My team and I created a workflow to scrape webpage data using the ScrapingBee API key. The issue we’re facing is that the website we’re scraping uses a bot detection mechanism. To bypass this, we use cookies.
Here’s the problem: for the first URL, we provide our own cookie, and the scraping is successful. In the output, we receive a cookie from ScrapingBee. For the next URL, the workflow should use the cookie from the previous output instead of our original cookie.
In simple terms:
Get a cookie from the browser for the first request.
Use the cookie returned from the first request in your second request.
Use the cookie from the second request in the third one, and so on.
Hey @Prem7 , try adding an additional “hanging” node after HTTP Request node (say, coled “Cookie”) to collect the returned cookie to be used in the next itration. Then if it is not the first run you can reference that cookie with an expression like this {{ $runIndex ? $('Cookie').first(0, $runIndex - 1).json.cookie : 'INITIAL_COOKIE' }}.
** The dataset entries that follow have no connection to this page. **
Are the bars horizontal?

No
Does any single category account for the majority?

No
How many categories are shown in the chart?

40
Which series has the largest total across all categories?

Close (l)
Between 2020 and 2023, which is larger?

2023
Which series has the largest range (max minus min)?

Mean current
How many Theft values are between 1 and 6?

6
Here’s just a visual to demostrate the idea. You can run to observe how session cookie gets updated taking value from the “Cookie” node stored in the previous iteration.
from the output the cookies appears at different index each time so i used the name of the cookie to find it each time irrespective of its position but its returning as null/undefined what to do here?
Referenced node is unexecuted
An expression references the node ‘Scrapingbee Cookie’, but it hasn’t been executed yet. Either change the expression, or re-wire your workflow to make sure that node executes first.
The solution I offered was due to your statement “for the first URL, we provide our own cookie”. That is what “INITIAL COOKIE” is for. Your screenshot does not correspond to my solution with “hanging” node. For some reason you looped it back to the Set node. Moreover, it is significant for that hanging node to be the top branch.